Program gives youth an inside view of policing
May 11, 2017
What’s your name?
“Nathaniel Bennett, Badge #83100,” was the proud and confident reply of the Toronto Police Service (TPS) Youth in Policing Initiative (YIPI) winter program graduate.
Prior to joining earlier this year, the Don Bosco Catholic Secondary School student aspired to be a great musician.
He now has a back-up plan if that career doesn’t work out.
“Hands down, this was one of the best experiences in my life and I would definitely consider policing as a career,” he said.
Bennett, who loves to dance, sing and deejay, was introduced to the program last year.
“A recruiter came by our school during the lunch hour and delivered some flyers,” he said. “That was the first time I heard about the program and I was interested right away.”
The teenager, also known as ‘DJ Natty B’, was assigned to 22 division.
“I really enjoyed waking up on Saturdays and going up there,” Bennett pointed out. “It was just a pleasure to be part of the police family going out into the community and doing whatever tasks we were assigned.”
Bennett said his perspective of the police has changed.
“Previously, it was based on what I saw and read in the media and that wasn’t always good,” he noted. “Now I know the police have a difficult job and they cannot please everyone.
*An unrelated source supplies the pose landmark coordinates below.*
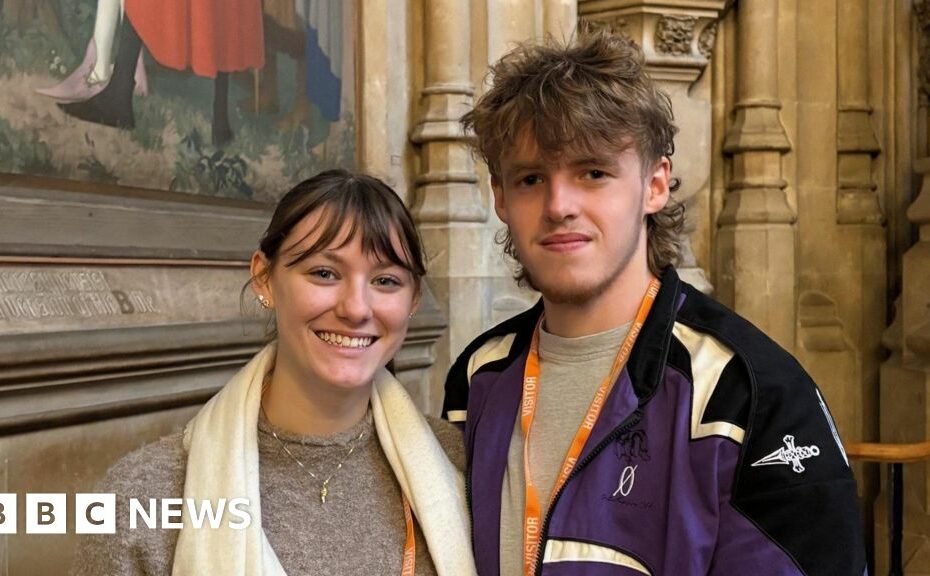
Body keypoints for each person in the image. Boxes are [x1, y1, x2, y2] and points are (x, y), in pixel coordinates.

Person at [442, 31, 866, 576]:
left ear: (655, 184)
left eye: (593, 172)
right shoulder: (480, 376)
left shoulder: (747, 392)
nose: (558, 205)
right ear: (501, 198)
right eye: (530, 178)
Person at [72, 170, 476, 576]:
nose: (356, 308)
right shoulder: (144, 496)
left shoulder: (460, 464)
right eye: (324, 273)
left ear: (413, 300)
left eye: (386, 281)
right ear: (264, 277)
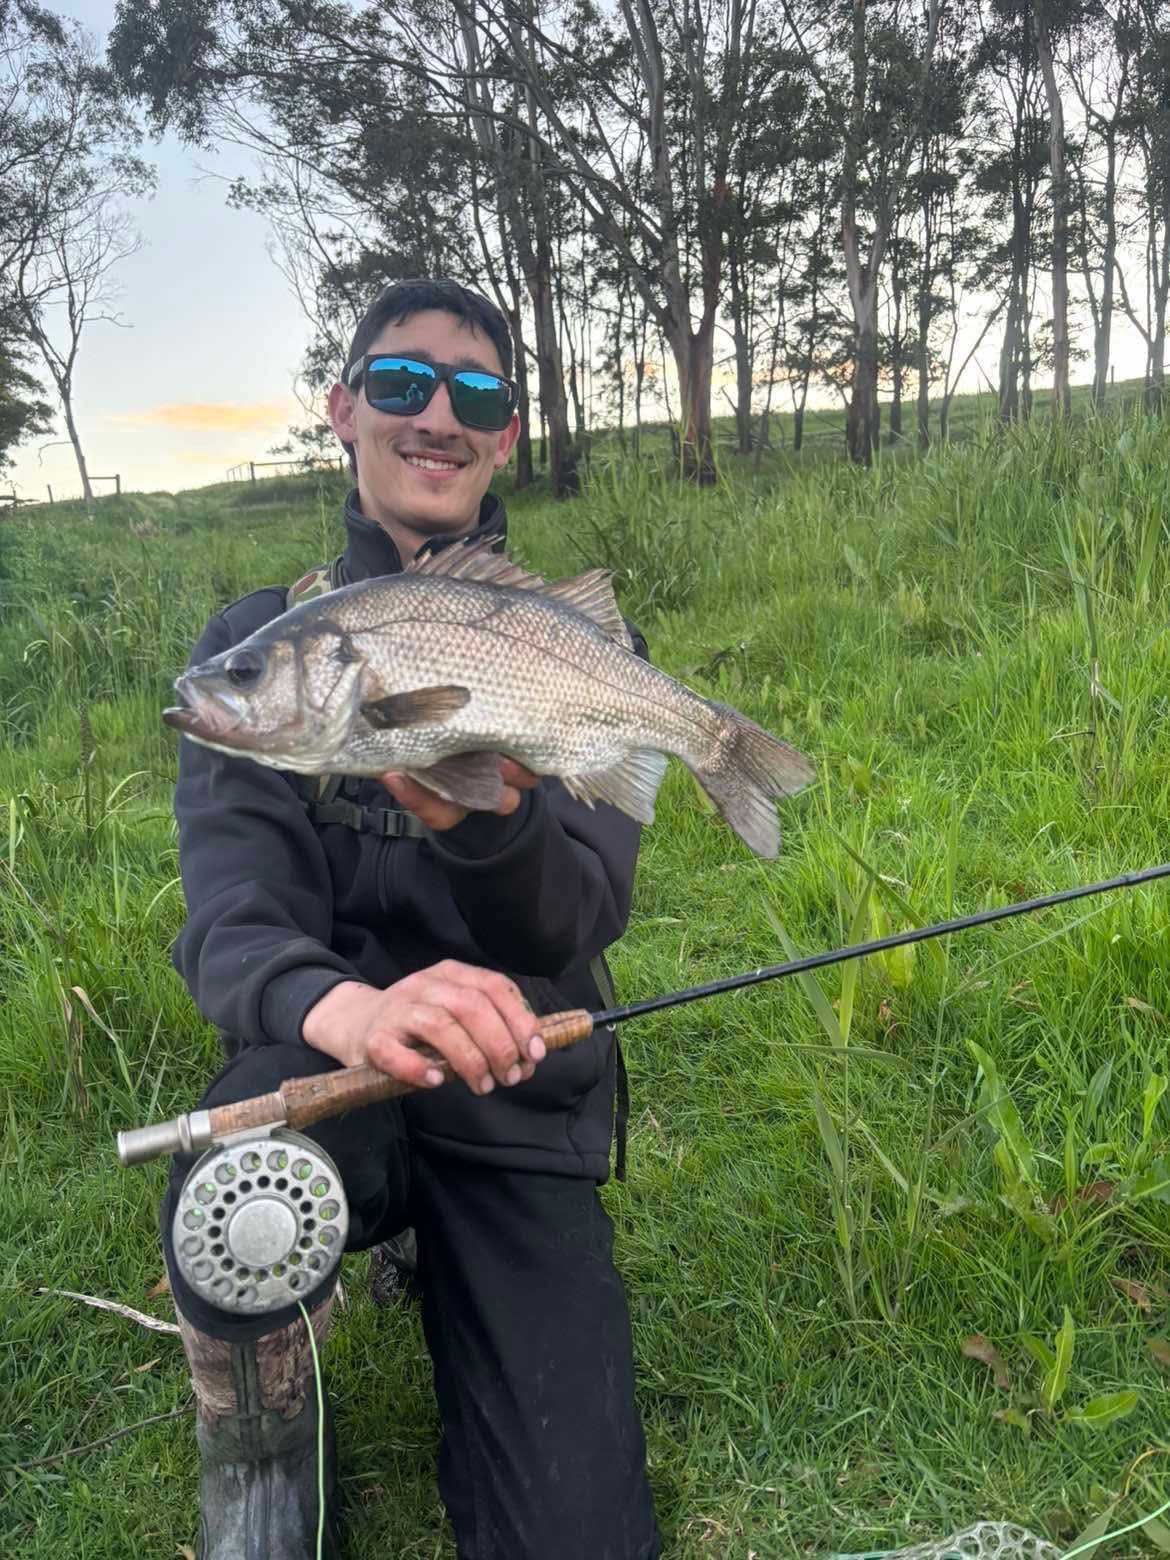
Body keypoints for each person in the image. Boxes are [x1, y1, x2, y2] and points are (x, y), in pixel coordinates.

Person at [160, 277, 661, 1560]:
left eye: (476, 395)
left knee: (578, 1539)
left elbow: (583, 914)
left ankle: (446, 1263)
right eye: (401, 382)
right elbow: (234, 915)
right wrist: (361, 1009)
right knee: (241, 1181)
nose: (437, 414)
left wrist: (490, 822)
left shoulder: (571, 644)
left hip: (517, 1082)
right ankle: (262, 1448)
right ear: (344, 409)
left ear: (501, 435)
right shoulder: (260, 642)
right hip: (332, 1074)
Their goal, as was clear to me, is to make the community safe.”
The Grade 12 student promises be a YIPI program ambassador.
“I have already reached out to some my friends and told them about the wonderful time I had,” he added. “I also let them know that they should think about applying to be part of it.”
The west end high school student was among 60 graduates between the ages of 15 and 18 who were celebrated last week at the police college.
In response to the deadly 2012 Danzig Street shooting that claimed two young lives, the provincial government rolled out a youth action plan with $20 million in new annual funding to improve the lives of young people in the city and the rest of the province.
As part of the plan, the summer jobs for youth program in the city’s challenged neighbourhoods was expanded to provide new after-school jobs during the school year.
Nearly 300 students have graduated from the 17-week YIPI winter program since its inception in 2013.
Acting Chief Rick Stubbings told the students that they played a key role with TPS over the last four months.
“You really contributed to public safety in that time,” he said. “You also learnt a lot about police work, probably a lot more than you thought you would and you probably changed your attitude about police officers and what they and the civilian staff do. You also impacted us immensely.”
There were almost 400 applicants for the 60 positions.
“You were the cream of the crop,” Stubbings told the graduates. “Now that you are leaving us, I don’t want you to forget that you were part of the TPS family and team.”
Inspector Sonia Thomas and Constable Wai Lau of 53 Division were very impressed with the students assigned to their station.
“The quality just seems to be getting better,” said Thomas, the Service’s highest ranking female Black officer “This was a great experience for them and us and we hope to see a few of them in a police uniform down the road.”
Blessed Cardinal Newman Catholic High School Grade 11 student Kevin Tweyongyere relished the experience.
“Before this program, I didn’t really have any interactions with police,” the aspiring accountant pointed out. “Now, I have a much better appreciation for what they do to keep people safe.”
Tweyongyere said some of his program highlights were volunteering at Regent Park Community Centre and using a radar gun targetting speeders.
The graduates completed automated external defibrillator, first-aid training, money management and budget courses. Also, 56 of them received e-mail etiquette and professionalism certificates from the Centre for Skills Development.
The YIPI program was implemented 11 years ago when Mary Anne Chambers was Minister of Children & Youth Services.
“Whenever I attend and hear about the success of the program in Toronto, I also think about the fact that it now exists in more than 20 police services across the province,” said Chambers. “This is important to recognize because as the pilot in 2006, Toronto Police played the role of pioneer. It is because of the success that the program has been in Toronto that young people in other parts on Ontario also have this opportunity.”
Chambers has attended every Toronto Police YIPI summer and winter launch and graduation.
“I attend because I like to observe first-hand how this important initiative is doing,” she said. “It is an opportunity for me to speak with the young people and their parents about their experience with the program and to express my sincere appreciation to the Toronto Police civilian staff and uniformed officers who work to make the program the success that it is. I love their reference to me as being the ‘grandmother’ of the program. This is, for me, a personal legacy of my time in the Government of Ontario.”
Overall, almost 1,860 students have graduated from the programs.